• WORK TO COMPLETE:
A. In the post on retarding the spark, which car needed its spark retarded by hand to get it started?
B. List every result that the post on retarding the spark attributes to an advanced spark in today's engines.
C. Retype the post on retarding the spark, from "Friday, December 4, 2009" down to "and less pollution.".

• READING TEXT:
**********

Friday, December 4, 2009

Retarding the Spark

What is “retarding the spark” you may ask? Mechanically, it is asking the engine spark plug to fire after the piston has reached full compression, not before. Retarding the spark was something you did manually to get a Ford Model A started. Also, backing off on spark advance under conditions of severe load was standard practice - e.g., climbing a steep hill with a heavy load. Today’s modern combustion engine runs most efficiently when the spark is advanced or preemptive (ignites before the engine piston has reached full compression) resulting in greater power, better fuel economy, and less pollution.

**********

• MATERIAL SHOWN:
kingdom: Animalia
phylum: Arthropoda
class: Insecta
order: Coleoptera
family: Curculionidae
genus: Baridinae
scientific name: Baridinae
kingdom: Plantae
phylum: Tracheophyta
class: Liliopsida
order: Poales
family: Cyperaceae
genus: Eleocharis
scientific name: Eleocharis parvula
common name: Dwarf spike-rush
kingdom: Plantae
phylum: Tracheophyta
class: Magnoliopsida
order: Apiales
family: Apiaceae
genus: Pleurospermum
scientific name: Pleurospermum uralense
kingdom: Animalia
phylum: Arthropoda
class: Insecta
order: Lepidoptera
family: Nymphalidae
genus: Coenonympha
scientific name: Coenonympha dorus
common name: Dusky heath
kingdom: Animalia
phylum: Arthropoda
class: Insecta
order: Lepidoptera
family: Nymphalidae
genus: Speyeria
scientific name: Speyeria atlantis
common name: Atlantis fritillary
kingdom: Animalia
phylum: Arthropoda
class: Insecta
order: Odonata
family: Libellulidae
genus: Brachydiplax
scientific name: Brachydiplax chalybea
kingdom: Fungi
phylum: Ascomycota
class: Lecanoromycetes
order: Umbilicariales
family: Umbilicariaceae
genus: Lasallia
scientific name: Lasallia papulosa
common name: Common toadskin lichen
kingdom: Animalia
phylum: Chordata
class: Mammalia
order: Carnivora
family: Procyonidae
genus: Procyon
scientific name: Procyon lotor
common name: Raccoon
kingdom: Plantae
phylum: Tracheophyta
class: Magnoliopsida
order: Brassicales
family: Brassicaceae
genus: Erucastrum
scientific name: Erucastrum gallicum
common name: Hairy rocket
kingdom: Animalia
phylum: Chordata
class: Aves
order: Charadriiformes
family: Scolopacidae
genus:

**********

• ANSWERS FOR THE EXERCISE:
A. A Ford Model A.

B. Greater power, better fuel economy, and less pollution.

C.
Friday, December 4, 2009

Retarding the Spark

What is “retarding the spark” you may ask? Mechanically, it is asking the engine spark plug to fire after the piston has reached full compression, not before. Retarding the spark was something you did manually to get a Ford Model A started. Also, backing off on spark advance under conditions of severe load was standard practice - e.g., climbing a steep hill with a heavy load. Today’s modern combustion engine runs most efficiently when the spark is advanced or preemptive (ignites before the engine piston has reached full compression) resulting in greater power, better fuel economy, and less pollution.